Various other therapeutic drugs (ie, cyproheptadine, cetirizine, nebulized lidocaine, maropitant) have been investigated for management of experimentally induced asthma in cats12-14; although some show promise in reducing airflow limitation, none have been shown to be effective as monotherapy for management of feline asthma. As a result, these other therapeutics can be considered as adjunctive treatments along with glucocorticoids. Immunotherapy and mesenchymal stem cell therapy have shown promise as future novel therapeutics and warrant further investigation both in cats that have experimental and naturally occurring asthma.15,16

Prognosis & Prevention

Prognosis for feline asthma is typically good with prompt diagnosis and appropriate management.

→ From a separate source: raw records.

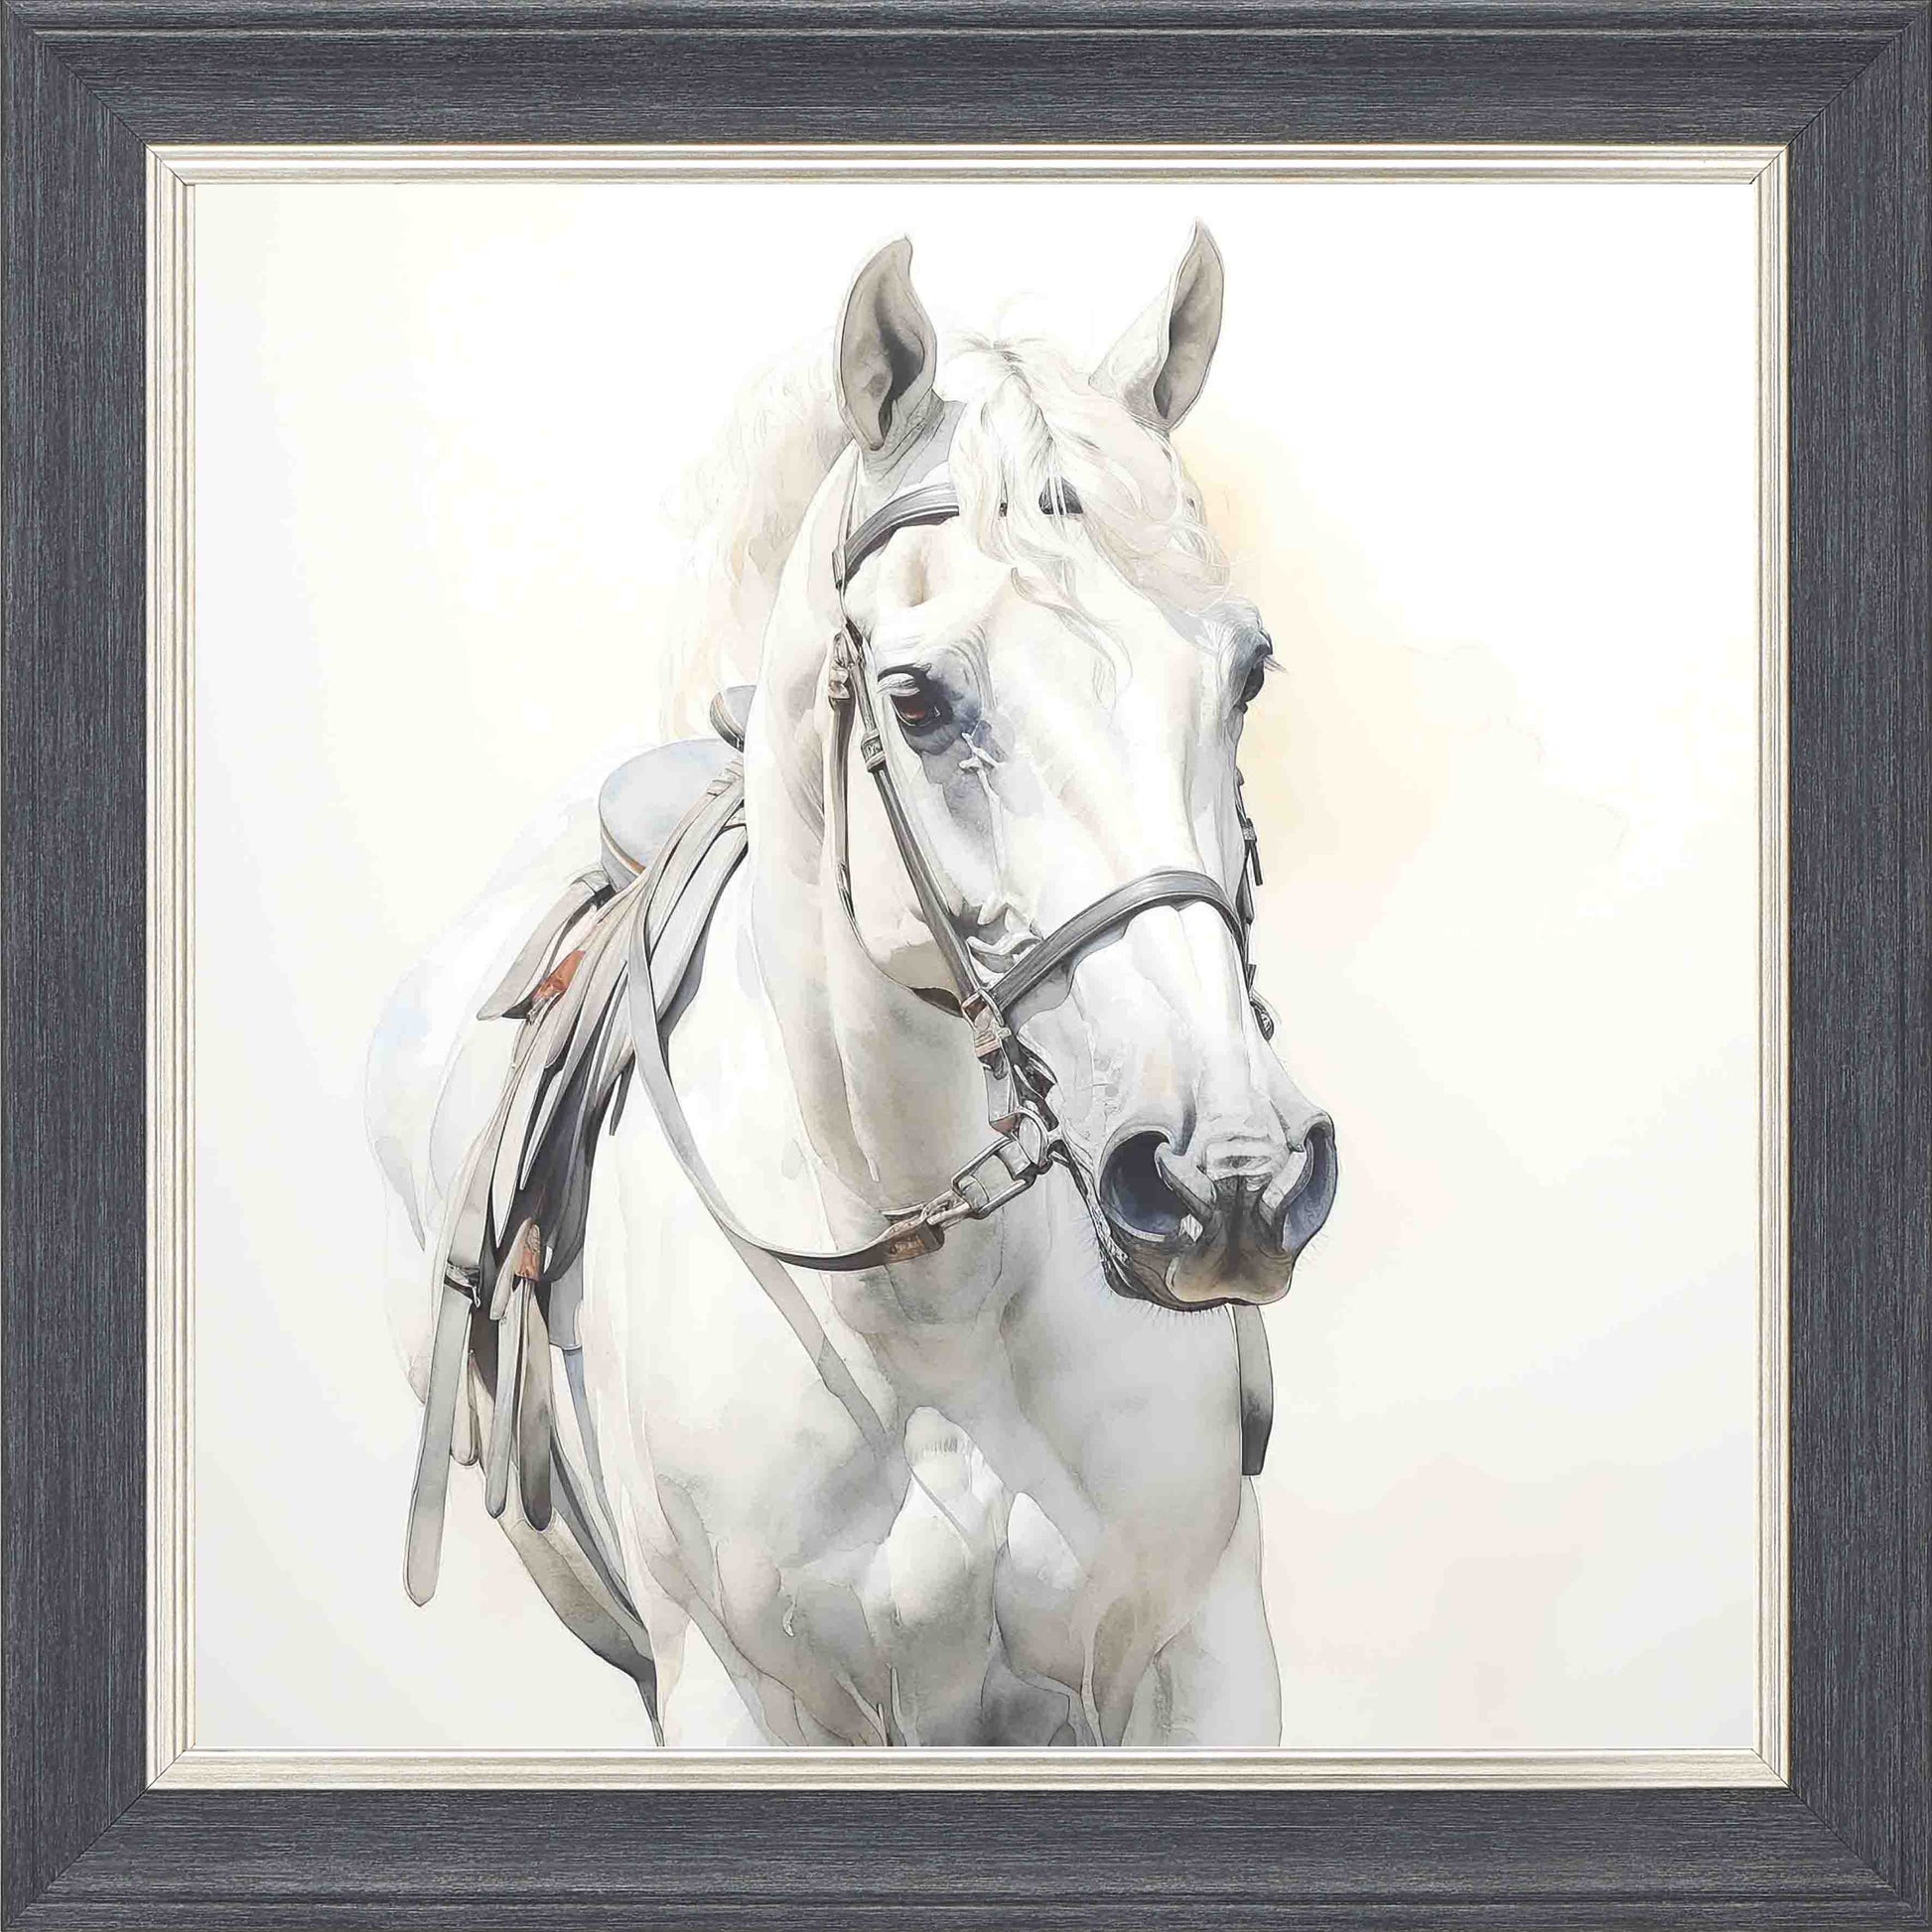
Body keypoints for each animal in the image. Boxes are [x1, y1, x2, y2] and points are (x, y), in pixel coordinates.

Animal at [366, 223, 1338, 1748]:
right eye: (920, 700)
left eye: (1247, 670)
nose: (1225, 1177)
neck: (928, 1311)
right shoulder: (738, 1697)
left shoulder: (1205, 1660)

Status asthmaticus, however, is a potentially life-threatening manifestation of asthma in cats, especially if not recognized and treated appropriately in the emergency setting. Prevention is challenging, as it is impossible to truly prevent the onset of an allergic condition like asthma. Prevention and/or reduction of clinical signs can be achieved through avoidance of known aeroallergens.

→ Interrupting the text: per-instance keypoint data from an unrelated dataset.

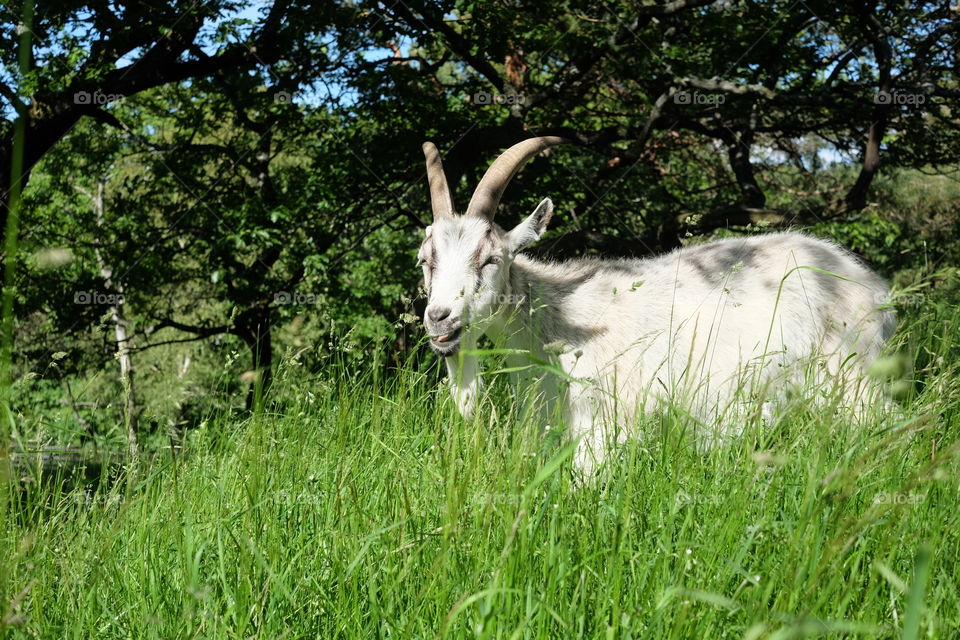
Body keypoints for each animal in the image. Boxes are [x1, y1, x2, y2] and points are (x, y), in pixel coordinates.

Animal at [416, 136, 896, 476]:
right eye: (425, 260)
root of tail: (870, 284)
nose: (440, 318)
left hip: (853, 381)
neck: (557, 323)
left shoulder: (605, 428)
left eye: (491, 258)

Clinical Follow-Up & Monitoring

Follow-up evaluation is necessary for successful chronic management of cats with asthma. Clinicians should decide whether to reduce a steroid dose based on clinical signs, physical examination, thoracic radiography, and, occasionally, resolution of airway eosinophilia. Long-term management of feline asthma is aimed at lowering glucocorticoid doses to the lowest effective dose that controls clinical signs and airway inflammation. Some patients may be transitioned to inhaled glucocorticoid therapy (eg, fluticasone) using a space chamber to aid drug delivery. Patients started on bronchodilator therapy can often be tapered off once airway inflammation is controlled.

Feline asthma patients are generally responsive to treatment with a glucocorticoid ± bronchodilator. In feline respiratory patients unresponsive to standard asthma therapy, the diagnosis should be reconsidered and further diagnostics pursued.